Behavioural signs of abuse in an older person include:
- becoming quiet and withdrawn
- being aggressive or angry for no obvious reason
- looking unkempt, dirty or thinner than usual
- sudden changes in their character, such as appearing helpless, depressed or tearful
- physical signs – such as bruises, wounds, fractures or other untreated injuries
- the same injuries happening more than once
- not wanting to be left by themselves, or alone with particular people
- being unusually lighthearted and insisting there's nothing wrong
Also, their home may be cold, or unusually dirty or untidy, or you might notice things missing.
Other signs include a sudden change in their finances, such as not having as much money as usual to pay for shopping or regular outings, or getting into debt. Watch out for any official or financial documents that seem unusual, and for documents relating to their finances that suddenly go missing.
If you feel someone you know is showing signs of being abused, talk to them to see if there's anything you can do to help. If they're being abused, they may not want to talk about it straight away, especially if they've become used to making excuses for their injuries or changes in personality.

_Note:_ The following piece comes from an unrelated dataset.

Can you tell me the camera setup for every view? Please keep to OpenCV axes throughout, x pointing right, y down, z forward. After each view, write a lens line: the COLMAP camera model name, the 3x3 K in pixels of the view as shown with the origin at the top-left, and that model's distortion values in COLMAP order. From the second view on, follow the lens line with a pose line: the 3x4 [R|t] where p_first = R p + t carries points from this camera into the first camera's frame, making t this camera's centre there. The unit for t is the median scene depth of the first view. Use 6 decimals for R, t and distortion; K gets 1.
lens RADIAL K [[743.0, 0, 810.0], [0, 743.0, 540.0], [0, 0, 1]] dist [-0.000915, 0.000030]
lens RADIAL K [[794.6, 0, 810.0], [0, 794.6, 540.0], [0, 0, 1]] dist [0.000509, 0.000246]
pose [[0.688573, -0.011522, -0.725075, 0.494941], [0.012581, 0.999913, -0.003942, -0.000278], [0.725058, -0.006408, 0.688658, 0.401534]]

Don't ignore your concerns, though. Doing so could allow any abuse to carry on or escalate.
I'm worried about someone who may be experiencing abuse or neglect – what should I do?

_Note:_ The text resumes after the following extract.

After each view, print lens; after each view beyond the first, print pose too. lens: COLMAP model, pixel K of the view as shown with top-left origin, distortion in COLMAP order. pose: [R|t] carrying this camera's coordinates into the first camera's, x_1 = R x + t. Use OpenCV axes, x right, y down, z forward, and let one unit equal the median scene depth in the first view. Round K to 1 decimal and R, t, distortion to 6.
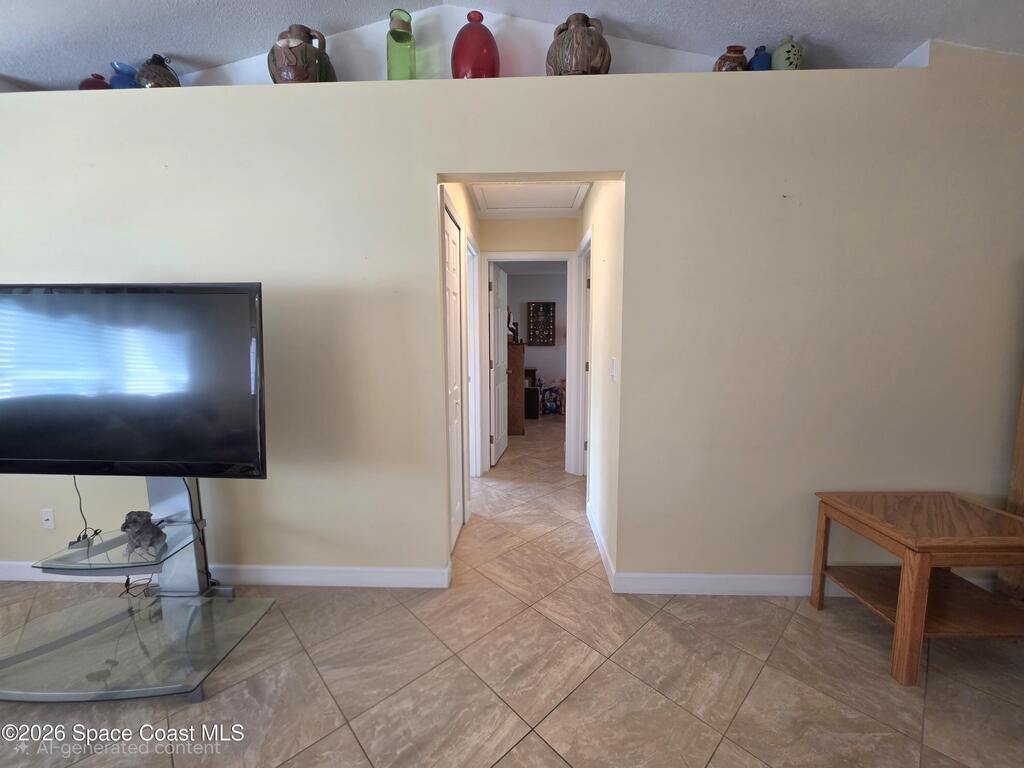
lens RADIAL K [[414.1, 0, 507.9], [0, 414.1, 380.1], [0, 0, 1]] dist [0.000057, -0.000166]
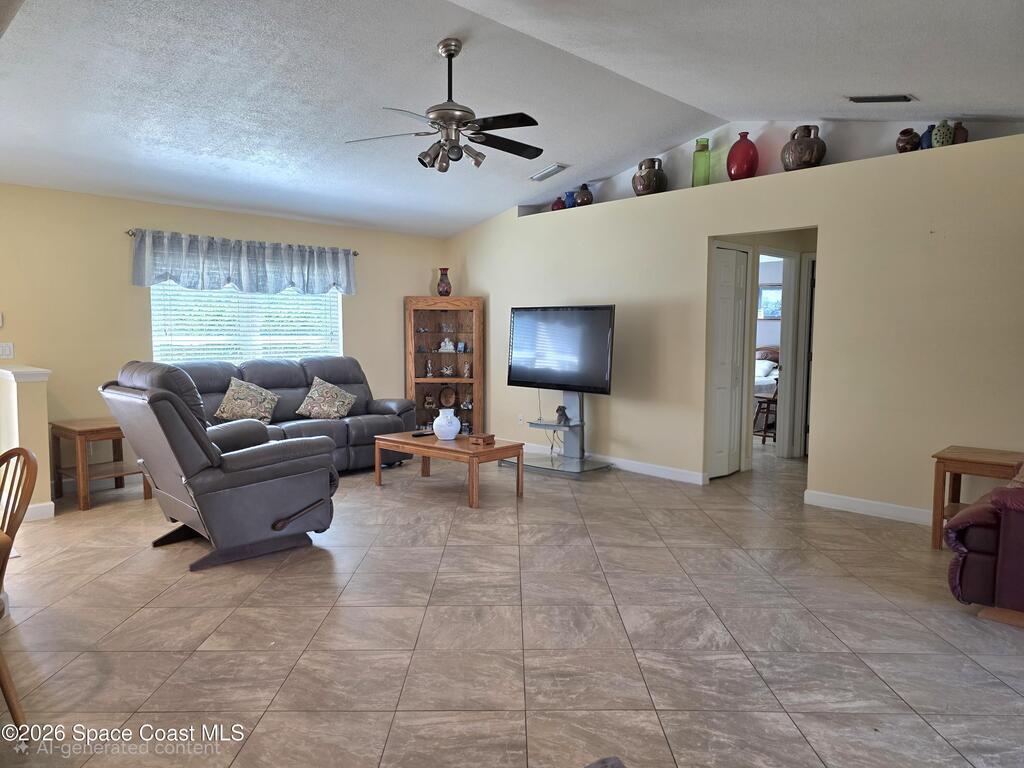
lens RADIAL K [[679.0, 0, 513.2], [0, 679.0, 391.5], [0, 0, 1]] dist [0.033085, -0.003664]
pose [[0.738071, 0.069407, -0.671144, 1.180047], [-0.083879, 0.996417, 0.010801, 0.188555], [0.669489, 0.048323, 0.741248, -1.628579]]
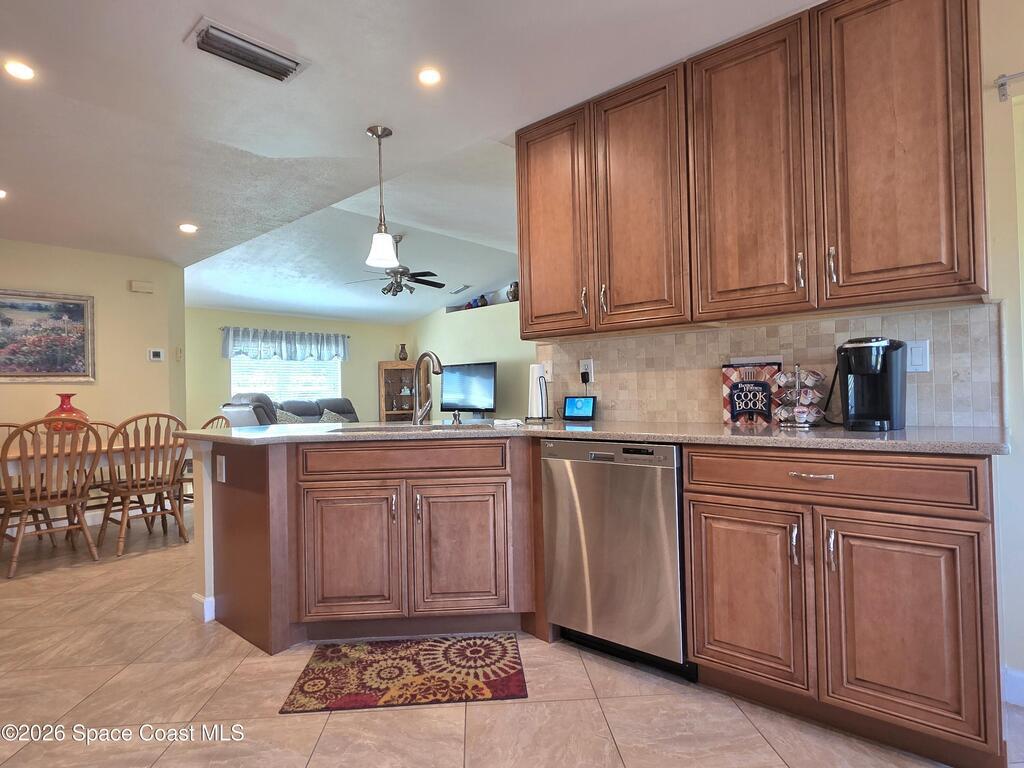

Start by talking to the person in private, if you feel able to do so. Mention some of the things that concern you – for instance, that they've become depressed and withdrawn, have been losing weight or seem to be short of money.
Let them talk as much as they want to. However, be mindful that if they've been abused, they may be reluctant to talk about it because they are afraid of making the situation worse, don't want to cause trouble, or may be experiencing coercion or threats.
It's best not to promise the person that you won't tell anyone what's been said. If an adult is being abused or neglected, it's important to find help for them and stop the harm. Stay calm while the person is talking, even if you're upset by what you hear, otherwise they may become more upset themselves and stop telling you what's been going on.
It can be very difficult for an abused or neglected person to talk about what's been happening to them. Unless you're concerned for their immediate health and safety and feel it's vital to act straight away, give them time to think about what they'd like to do.
If you're right and the person has been abused or neglected, ask them what they would like you to do. Let them know who can help them and tell them you can seek help on their behalf if they want or if it's difficult for them to do so themselves.
It's important to listen to what they say and not charge into action if this isn't what they want.
Who to contact if an older person is being abused
If an adult has told you about their situation, you might want to talk to other people who know them to find out if they have similar concerns.
There are also professionals you can contact. You can pass on your concerns to the person's GP and social worker. Local authorities have social workers who deal specifically with cases of abuse and neglect. Call the person's local council and ask for the adult safeguarding co-ordinator.
You can also speak to the police about the situation. Some forms of abuse are crimes, so the police will be interested. If the person is in danger or needs medical attention, call their GP (if known) or emergency services if immediate assistance is required.
You can also call the free, confidential Action on Elder Abuse helpline on 0808 808 8141.